Using the data below, print exactly the line with "left ear: (260, 77)", the line with "right wrist: (666, 236)", and every line between them, but none of the pictures.
═════ INPUT MATERIAL ═════
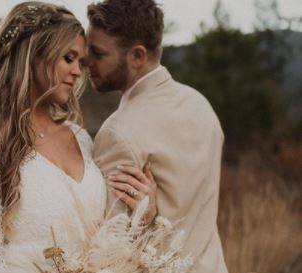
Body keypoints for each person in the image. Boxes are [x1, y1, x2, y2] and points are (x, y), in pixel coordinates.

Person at [0, 2, 157, 272]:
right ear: (33, 56)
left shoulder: (81, 138)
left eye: (81, 62)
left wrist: (143, 215)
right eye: (69, 58)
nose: (78, 72)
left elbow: (104, 240)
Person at [87, 0, 229, 272]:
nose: (86, 61)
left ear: (137, 56)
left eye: (98, 53)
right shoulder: (201, 105)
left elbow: (110, 249)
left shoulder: (118, 132)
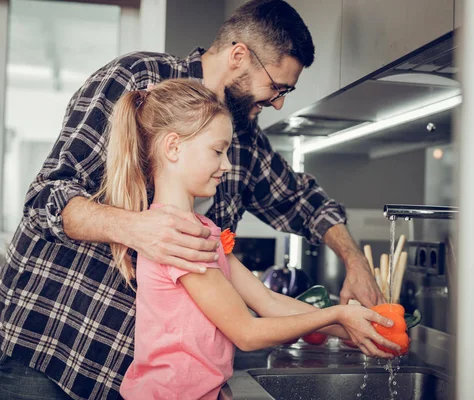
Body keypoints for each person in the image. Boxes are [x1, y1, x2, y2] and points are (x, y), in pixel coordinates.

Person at [0, 0, 383, 398]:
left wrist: (354, 267)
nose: (279, 103)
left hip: (139, 376)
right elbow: (45, 198)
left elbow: (301, 202)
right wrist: (137, 229)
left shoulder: (242, 139)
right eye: (277, 87)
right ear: (239, 56)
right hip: (55, 346)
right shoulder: (135, 78)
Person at [99, 78, 399, 399]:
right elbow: (246, 333)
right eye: (218, 151)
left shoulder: (201, 229)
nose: (227, 165)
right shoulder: (177, 237)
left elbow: (268, 302)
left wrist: (349, 328)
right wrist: (337, 314)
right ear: (173, 147)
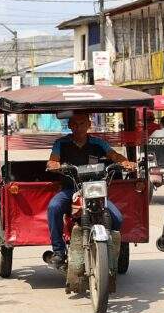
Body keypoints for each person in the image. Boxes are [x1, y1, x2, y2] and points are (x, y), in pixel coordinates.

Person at [46, 112, 137, 269]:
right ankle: (59, 252)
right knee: (54, 207)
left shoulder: (98, 143)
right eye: (75, 124)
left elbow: (114, 155)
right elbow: (53, 159)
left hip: (95, 190)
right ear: (69, 126)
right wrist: (54, 164)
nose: (79, 127)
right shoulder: (61, 143)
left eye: (82, 124)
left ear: (89, 125)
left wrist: (125, 162)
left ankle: (111, 248)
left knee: (118, 219)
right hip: (71, 189)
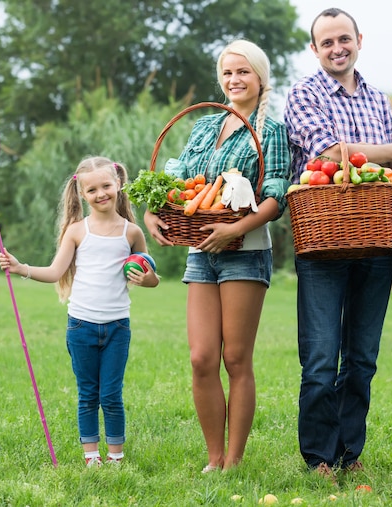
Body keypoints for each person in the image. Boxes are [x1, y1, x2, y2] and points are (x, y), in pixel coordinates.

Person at [144, 39, 291, 472]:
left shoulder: (271, 131)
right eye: (228, 73)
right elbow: (177, 175)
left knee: (236, 358)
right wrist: (154, 208)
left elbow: (275, 195)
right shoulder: (205, 126)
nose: (234, 80)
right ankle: (213, 457)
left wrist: (235, 229)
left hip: (245, 252)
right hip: (199, 252)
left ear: (260, 77)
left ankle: (235, 459)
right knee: (202, 357)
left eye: (243, 72)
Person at [283, 8, 392, 477]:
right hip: (323, 243)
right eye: (327, 42)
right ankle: (319, 455)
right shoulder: (304, 94)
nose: (337, 48)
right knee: (319, 358)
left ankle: (348, 451)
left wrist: (386, 157)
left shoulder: (377, 98)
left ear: (359, 39)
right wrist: (391, 151)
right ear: (314, 49)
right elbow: (323, 153)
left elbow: (384, 172)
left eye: (344, 39)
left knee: (362, 358)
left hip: (374, 240)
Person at [0, 156, 159, 467]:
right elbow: (56, 272)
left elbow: (149, 274)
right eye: (92, 190)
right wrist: (21, 269)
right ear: (82, 194)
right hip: (81, 326)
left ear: (118, 185)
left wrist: (149, 279)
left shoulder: (132, 233)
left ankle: (115, 457)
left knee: (111, 395)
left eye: (106, 186)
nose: (101, 194)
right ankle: (91, 457)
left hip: (117, 328)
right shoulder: (76, 231)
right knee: (88, 395)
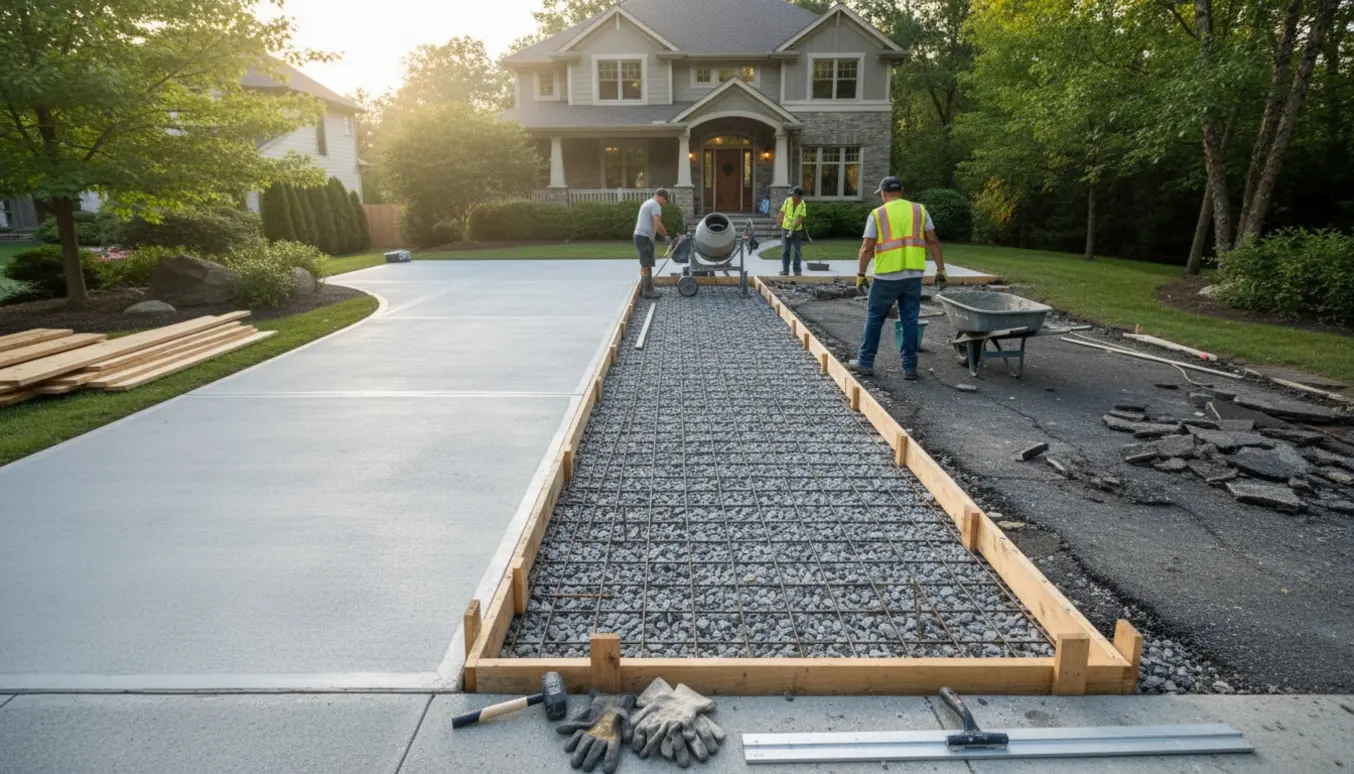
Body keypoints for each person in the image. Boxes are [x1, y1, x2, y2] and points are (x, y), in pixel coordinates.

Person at [848, 176, 948, 381]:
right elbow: (934, 242)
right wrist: (940, 269)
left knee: (875, 318)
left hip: (886, 276)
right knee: (909, 320)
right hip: (913, 276)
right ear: (901, 192)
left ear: (884, 194)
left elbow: (866, 248)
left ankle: (865, 363)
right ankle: (910, 367)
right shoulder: (919, 210)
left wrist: (860, 275)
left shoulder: (878, 214)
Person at [633, 188, 669, 299]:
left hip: (641, 236)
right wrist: (666, 236)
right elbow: (657, 224)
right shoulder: (655, 205)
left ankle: (645, 288)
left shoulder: (648, 203)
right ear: (661, 197)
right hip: (644, 238)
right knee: (646, 264)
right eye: (665, 200)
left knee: (645, 264)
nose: (664, 203)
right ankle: (647, 291)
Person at [777, 186, 807, 276]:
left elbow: (800, 219)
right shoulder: (787, 201)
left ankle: (797, 271)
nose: (794, 198)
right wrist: (780, 222)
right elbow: (782, 212)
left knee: (797, 251)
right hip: (785, 230)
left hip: (796, 231)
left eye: (796, 196)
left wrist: (792, 229)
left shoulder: (802, 204)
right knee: (785, 250)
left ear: (800, 197)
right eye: (793, 196)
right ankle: (785, 270)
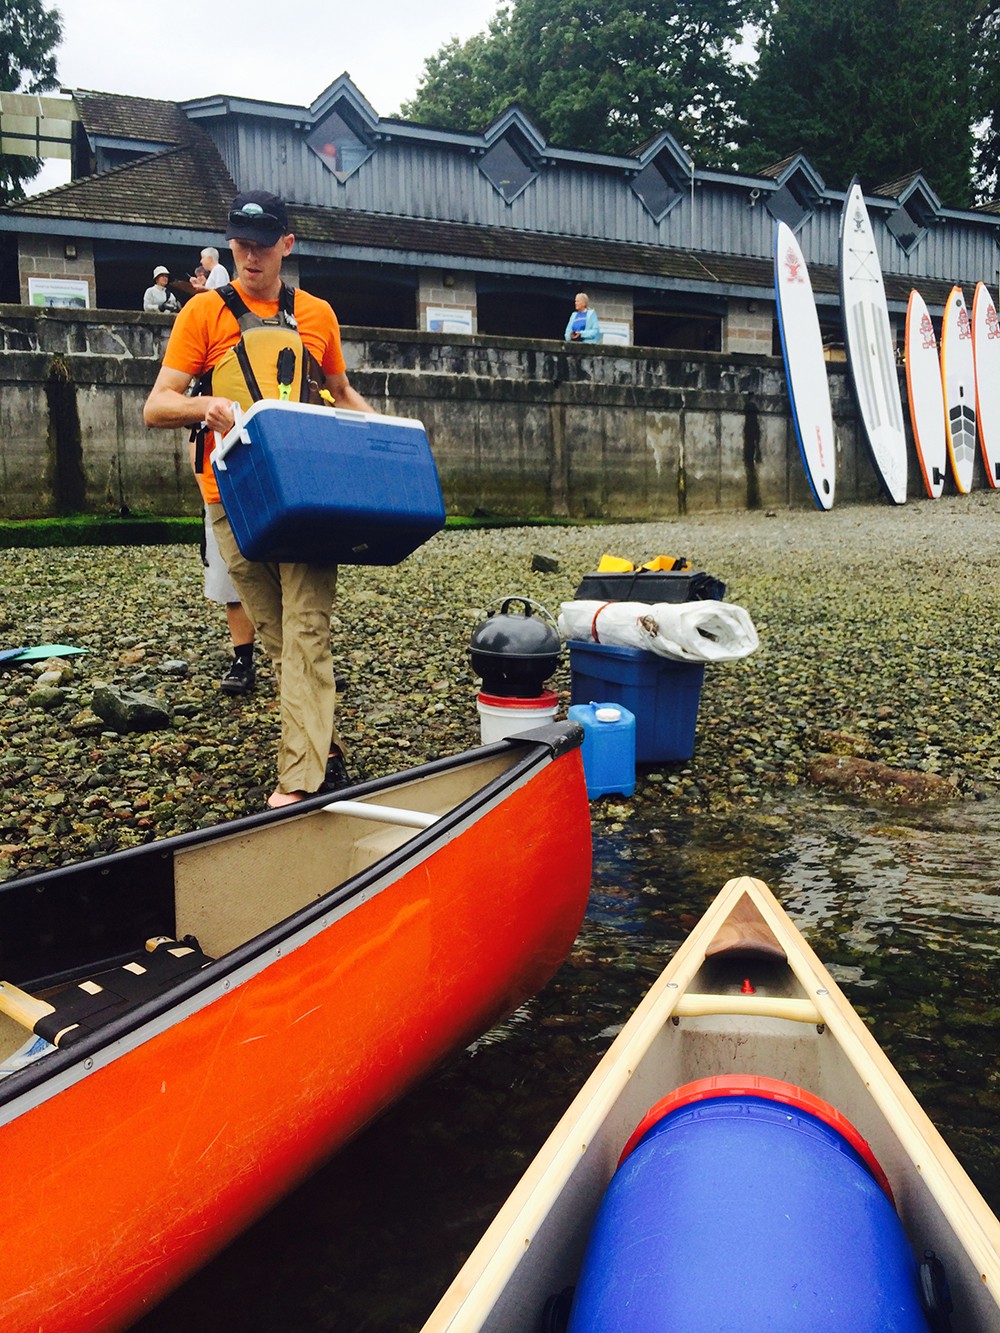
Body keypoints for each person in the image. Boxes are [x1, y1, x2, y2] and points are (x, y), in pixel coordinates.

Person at [143, 190, 375, 809]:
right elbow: (156, 405)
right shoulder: (201, 314)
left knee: (307, 627)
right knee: (275, 635)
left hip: (308, 494)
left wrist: (386, 440)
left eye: (262, 244)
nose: (249, 255)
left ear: (286, 246)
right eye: (240, 244)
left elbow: (341, 391)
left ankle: (299, 782)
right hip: (231, 495)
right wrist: (204, 406)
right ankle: (325, 749)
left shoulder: (317, 314)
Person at [202, 505, 257, 695]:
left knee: (295, 575)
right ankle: (243, 659)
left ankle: (311, 656)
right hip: (222, 490)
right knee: (233, 578)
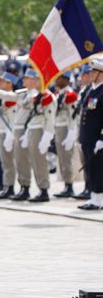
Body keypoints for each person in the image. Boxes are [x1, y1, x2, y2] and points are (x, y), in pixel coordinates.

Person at [19, 72, 56, 202]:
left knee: (40, 162)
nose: (36, 82)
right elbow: (33, 115)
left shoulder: (48, 97)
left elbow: (50, 118)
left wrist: (47, 136)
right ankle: (41, 188)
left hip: (41, 131)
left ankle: (44, 189)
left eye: (37, 80)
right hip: (33, 130)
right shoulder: (38, 96)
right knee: (35, 161)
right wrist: (27, 133)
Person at [77, 58, 103, 210]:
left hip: (97, 138)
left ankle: (99, 200)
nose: (91, 74)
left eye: (94, 71)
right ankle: (94, 198)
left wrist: (102, 139)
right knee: (90, 169)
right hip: (88, 138)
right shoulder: (92, 90)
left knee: (98, 169)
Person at [52, 72, 78, 198]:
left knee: (66, 158)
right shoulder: (59, 94)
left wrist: (71, 133)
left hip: (66, 128)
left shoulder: (70, 95)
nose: (56, 81)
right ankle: (66, 185)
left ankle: (69, 185)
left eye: (59, 78)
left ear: (65, 80)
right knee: (62, 159)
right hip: (59, 127)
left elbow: (73, 115)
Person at [74, 64, 93, 200]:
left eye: (84, 75)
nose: (81, 78)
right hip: (82, 130)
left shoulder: (93, 91)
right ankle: (87, 187)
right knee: (84, 161)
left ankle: (92, 189)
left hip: (91, 132)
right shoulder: (83, 91)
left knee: (91, 163)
═════
• [TASK ANSWER]:
left ear: (260, 77)
left ankle: (235, 459)
right knee: (202, 357)
left eye: (243, 72)
Person at [283, 8, 392, 477]:
right hip: (323, 243)
right eye: (327, 42)
right ankle: (319, 455)
right shoulder: (304, 94)
nose: (337, 48)
right knee: (319, 358)
left ankle: (348, 451)
left wrist: (386, 157)
left shoulder: (377, 98)
left ear: (359, 39)
right wrist: (391, 151)
right ear: (314, 49)
right elbow: (323, 153)
left elbow: (384, 172)
left eye: (344, 39)
left knee: (362, 358)
left hip: (374, 240)
Person at [0, 156, 159, 467]:
right elbow: (56, 272)
left elbow: (149, 274)
right eye: (92, 190)
right wrist: (21, 269)
right ear: (82, 194)
right hip: (81, 326)
left ear: (118, 185)
left wrist: (149, 279)
left shoulder: (132, 233)
left ankle: (115, 457)
left knee: (111, 395)
left eye: (106, 186)
nose: (101, 194)
right ankle: (91, 457)
left hip: (117, 328)
right shoulder: (76, 231)
right knee: (88, 395)
Body keypoints for each person in the image. Boxes are [x1, y1, x2, y2] and points are (x, y), in pixel coordinates.

Person at [848, 176, 948, 381]:
right elbow: (934, 242)
right wrist: (940, 269)
left knee: (875, 318)
left hip: (886, 276)
right knee: (909, 320)
right hip: (913, 276)
right ear: (901, 192)
left ear: (884, 194)
left elbow: (866, 248)
left ankle: (865, 363)
right ankle: (910, 367)
right shoulder: (919, 210)
left wrist: (860, 275)
left shoulder: (878, 214)
Person at [633, 188, 669, 299]:
left hip: (641, 236)
right wrist: (666, 236)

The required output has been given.